The Permanent Court of Arbitration in The Hague revealed that through a series of confidential meetings with the Conciliation Commission in Copenhagen, Timor-Leste and Australia reached an agreement on the central elements of a maritime boundary delimitation between them in the Timor Sea.
The dispute is centred around the Greater Sunrise gas field, located on the disputed border 450 km North West of Darwin, with an estimated $40 billion of oil and gas deposits.
A statement released by the Permanent Court of Arbitration read: “The Parties’ agreement constitutes a package, and, in addition to boundaries, addresses the legal status of the Greater Sunrise gas field, the establishment of a Special Regime for Greater Sunrise, a pathway to the development of the resource, and sharing of the resulting revenue.”

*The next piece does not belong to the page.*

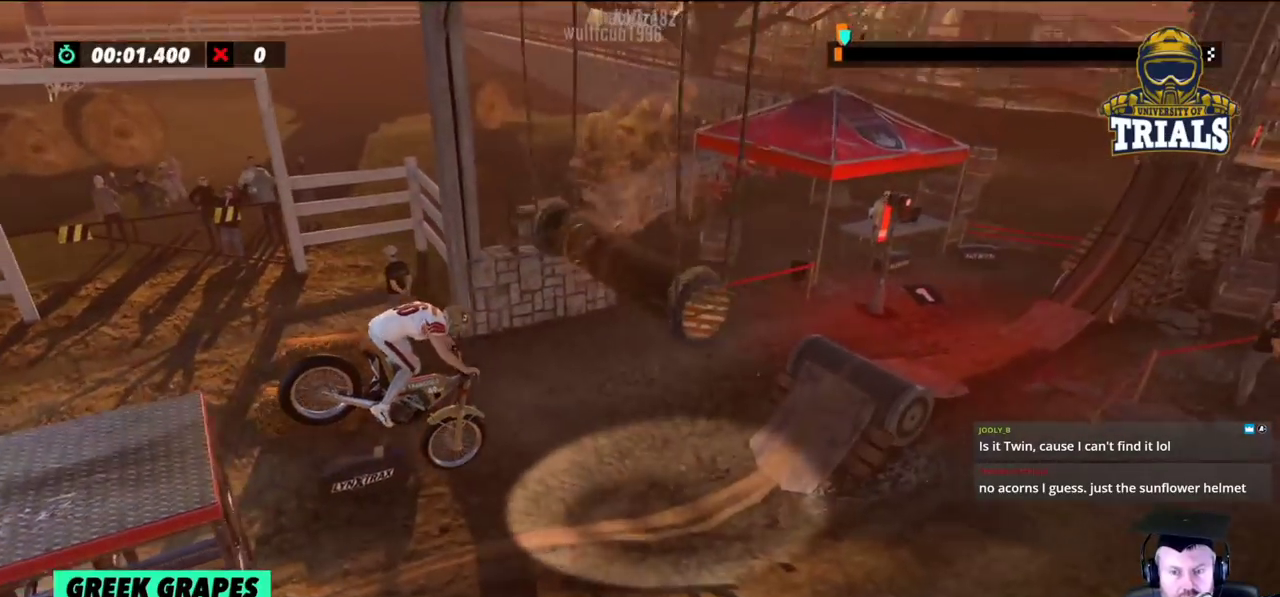
{"buttons": [], "left_stick": "left", "events": [[150, "left_stick", "left"], [283, "left_stick", "center"], [367, "left_stick", "left"]]}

Both Governments have hailed the deal as a breakthrough for the two nations, leading to better relationships and development opportunities.
“This is a landmark day in the relationship between Timor-Leste and Australia,” said Minister for Foreign Affairs Julie Bishop.
“This agreement, which supports the national interest of both our nations, further strengthens the long-standing and deep ties between our Governments and our people.”
Australia and Timor-Leste will continue to meet with the Conciliation Commission in order to finalise their agreement in October 2017, while also beginning to engage with other stakeholders in the Timor Sea regarding the implications of their agreement, particularly with the Greater Sunrise resource.
The agreement has been welcomed by Woodside Energy, who owns the Greater Sunrise resource.